EXERCISE INSTRUCTIONS |
The listing, minus its pictures, is to be given again exactly.

RECORDS FOR THIS TASK |
★ ★ ★ ★

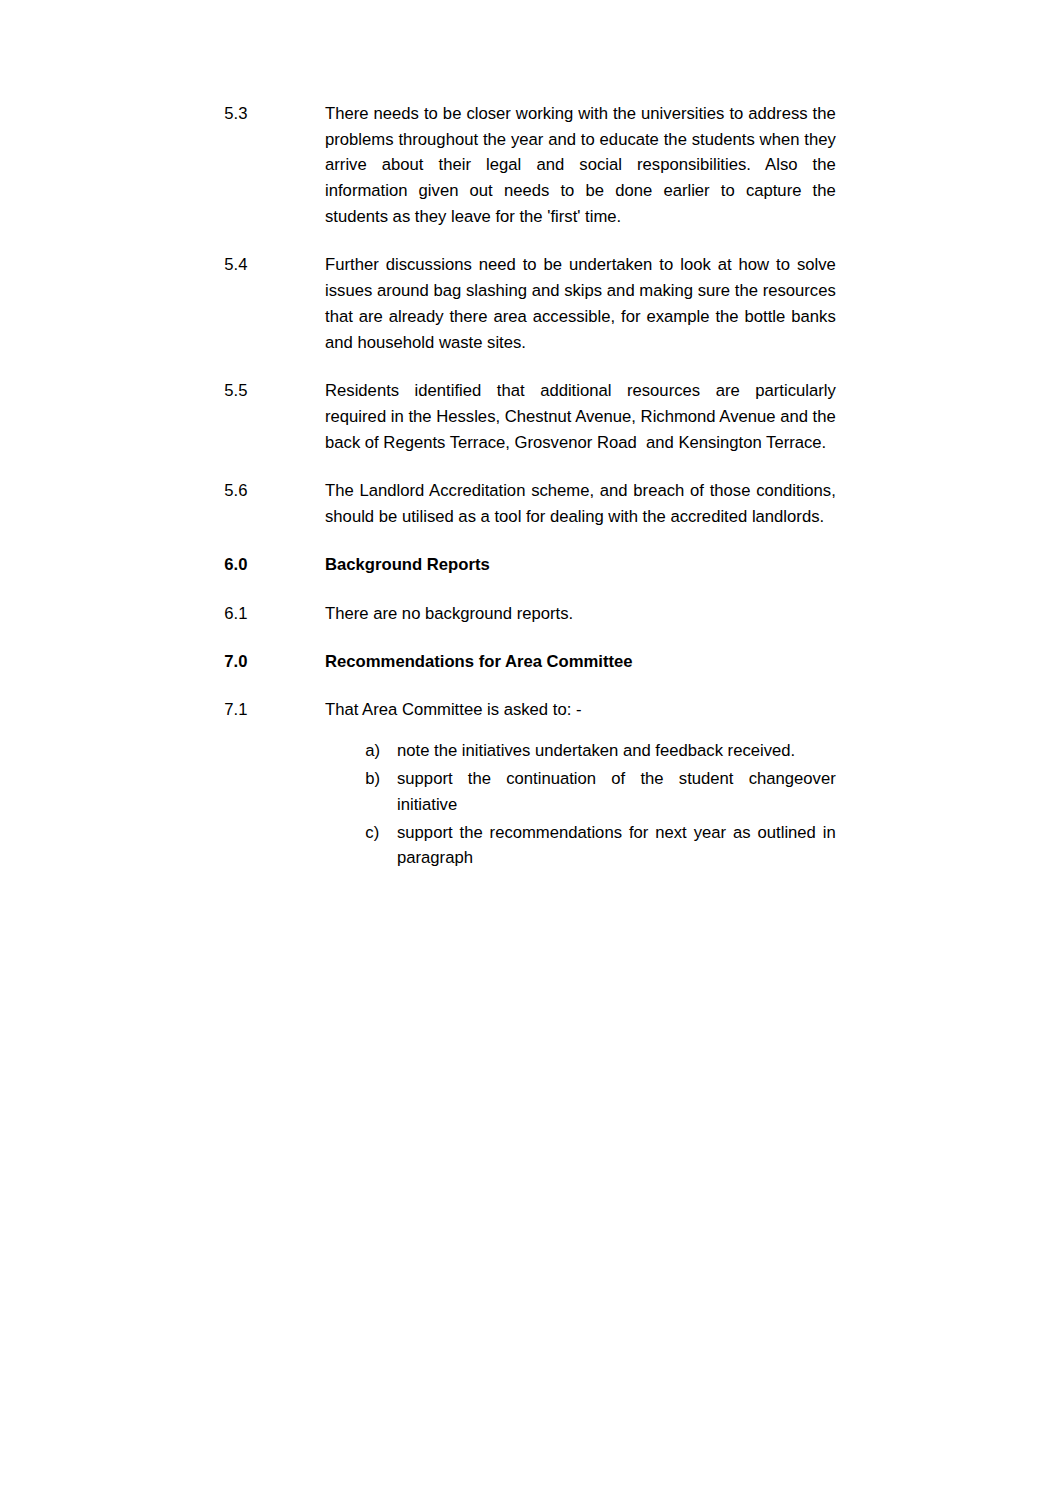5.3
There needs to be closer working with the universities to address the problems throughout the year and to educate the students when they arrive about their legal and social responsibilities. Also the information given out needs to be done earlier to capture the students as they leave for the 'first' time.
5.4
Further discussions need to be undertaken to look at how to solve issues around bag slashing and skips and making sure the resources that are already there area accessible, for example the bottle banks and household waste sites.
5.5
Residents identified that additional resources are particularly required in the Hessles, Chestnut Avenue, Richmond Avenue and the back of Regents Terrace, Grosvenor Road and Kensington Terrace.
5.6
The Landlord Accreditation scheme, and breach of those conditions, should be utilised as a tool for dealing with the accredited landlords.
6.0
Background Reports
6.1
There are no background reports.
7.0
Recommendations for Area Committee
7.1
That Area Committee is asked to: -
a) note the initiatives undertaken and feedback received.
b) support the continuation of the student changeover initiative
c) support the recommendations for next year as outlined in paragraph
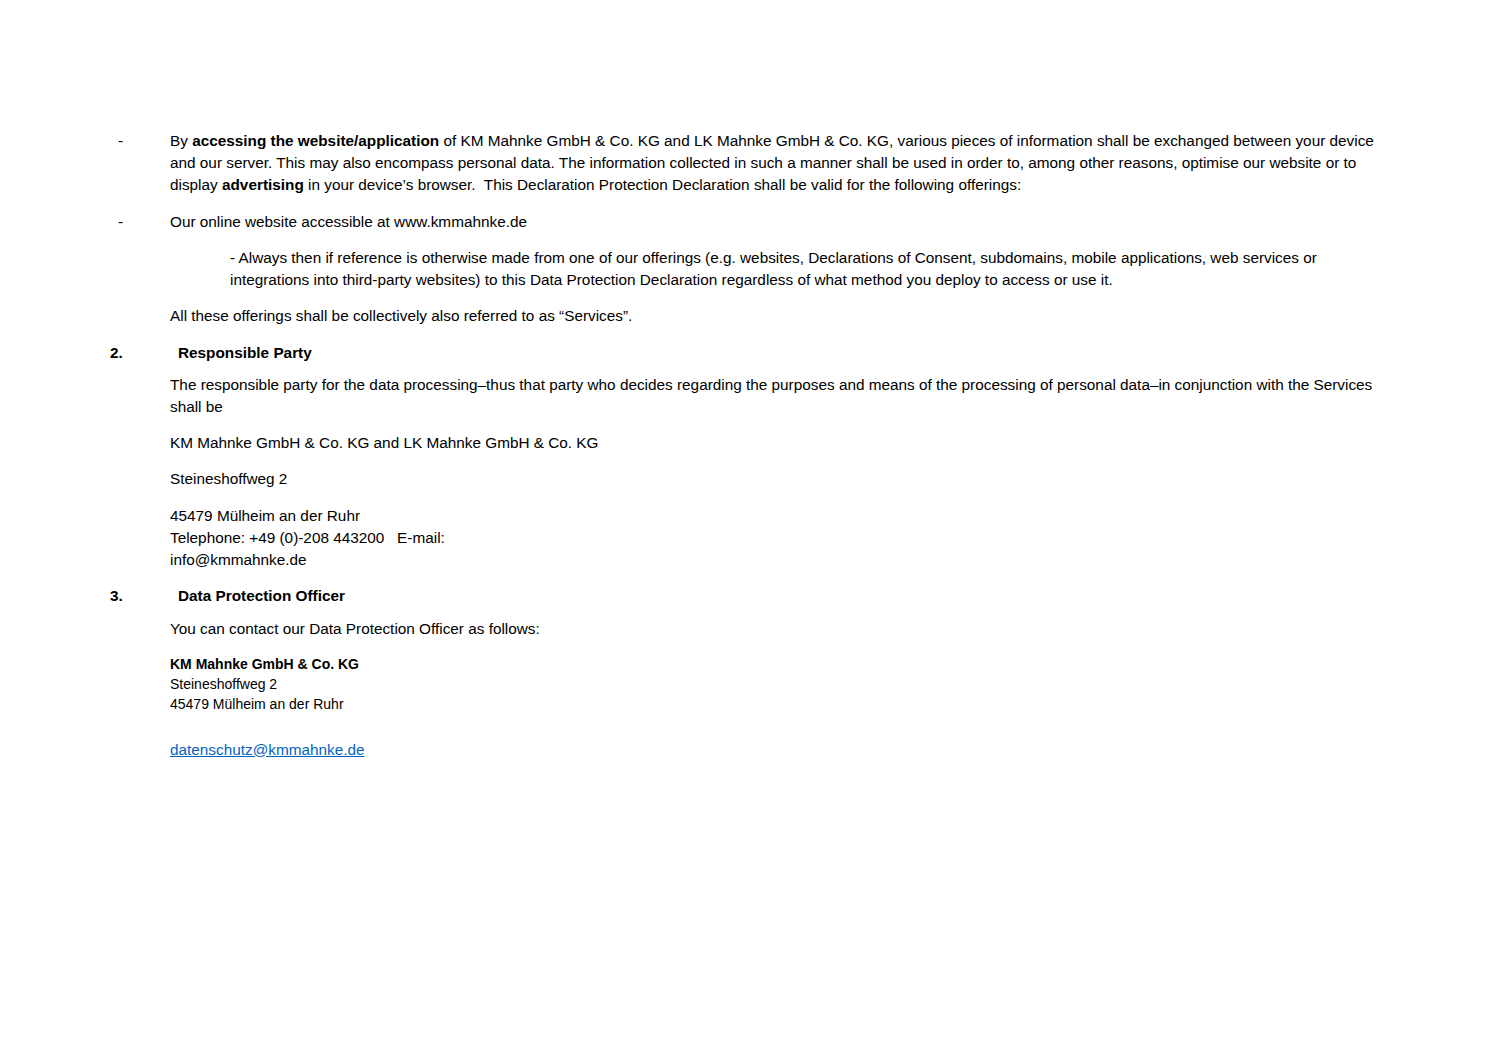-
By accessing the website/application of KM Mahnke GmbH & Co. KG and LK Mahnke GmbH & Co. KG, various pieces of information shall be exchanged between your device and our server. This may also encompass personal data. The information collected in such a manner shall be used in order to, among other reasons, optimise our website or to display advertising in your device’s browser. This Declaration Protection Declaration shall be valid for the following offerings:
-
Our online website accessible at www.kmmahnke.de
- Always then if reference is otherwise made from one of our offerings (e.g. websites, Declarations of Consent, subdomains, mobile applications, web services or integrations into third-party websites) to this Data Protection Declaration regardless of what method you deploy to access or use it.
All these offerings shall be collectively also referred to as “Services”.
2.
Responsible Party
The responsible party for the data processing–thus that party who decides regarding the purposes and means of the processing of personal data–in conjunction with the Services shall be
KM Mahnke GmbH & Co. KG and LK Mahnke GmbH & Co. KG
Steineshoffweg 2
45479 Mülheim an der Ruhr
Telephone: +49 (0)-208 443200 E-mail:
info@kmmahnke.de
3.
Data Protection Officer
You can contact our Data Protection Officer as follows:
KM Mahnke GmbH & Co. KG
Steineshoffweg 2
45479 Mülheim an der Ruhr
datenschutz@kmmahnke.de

★ ★ ★ ★

RESULT OF THE TASK |
5.3
There needs to be closer working with the universities to address the problems throughout the year and to educate the students when they arrive about their legal and social responsibilities. Also the information given out needs to be done earlier to capture the students as they leave for the 'first' time.
5.4
Further discussions need to be undertaken to look at how to solve issues around bag slashing and skips and making sure the resources that are already there area accessible, for example the bottle banks and household waste sites.
5.5
Residents identified that additional resources are particularly required in the Hessles, Chestnut Avenue, Richmond Avenue and the back of Regents Terrace, Grosvenor Road and Kensington Terrace.
5.6
The Landlord Accreditation scheme, and breach of those conditions, should be utilised as a tool for dealing with the accredited landlords.
6.0
Background Reports
6.1
There are no background reports.
7.0
Recommendations for Area Committee
7.1
That Area Committee is asked to: -
a) note the initiatives undertaken and feedback received.
b) support the continuation of the student changeover initiative
c) support the recommendations for next year as outlined in paragraph
-
By accessing the website/application of KM Mahnke GmbH & Co. KG and LK Mahnke GmbH & Co. KG, various pieces of information shall be exchanged between your device and our server. This may also encompass personal data. The information collected in such a manner shall be used in order to, among other reasons, optimise our website or to display advertising in your device’s browser. This Declaration Protection Declaration shall be valid for the following offerings:
-
Our online website accessible at www.kmmahnke.de
- Always then if reference is otherwise made from one of our offerings (e.g. websites, Declarations of Consent, subdomains, mobile applications, web services or integrations into third-party websites) to this Data Protection Declaration regardless of what method you deploy to access or use it.
All these offerings shall be collectively also referred to as “Services”.
2.
Responsible Party
The responsible party for the data processing–thus that party who decides regarding the purposes and means of the processing of personal data–in conjunction with the Services shall be
KM Mahnke GmbH & Co. KG and LK Mahnke GmbH & Co. KG
Steineshoffweg 2
45479 Mülheim an der Ruhr
Telephone: +49 (0)-208 443200 E-mail:
info@kmmahnke.de
3.
Data Protection Officer
You can contact our Data Protection Officer as follows:
KM Mahnke GmbH & Co. KG
Steineshoffweg 2
45479 Mülheim an der Ruhr
datenschutz@kmmahnke.de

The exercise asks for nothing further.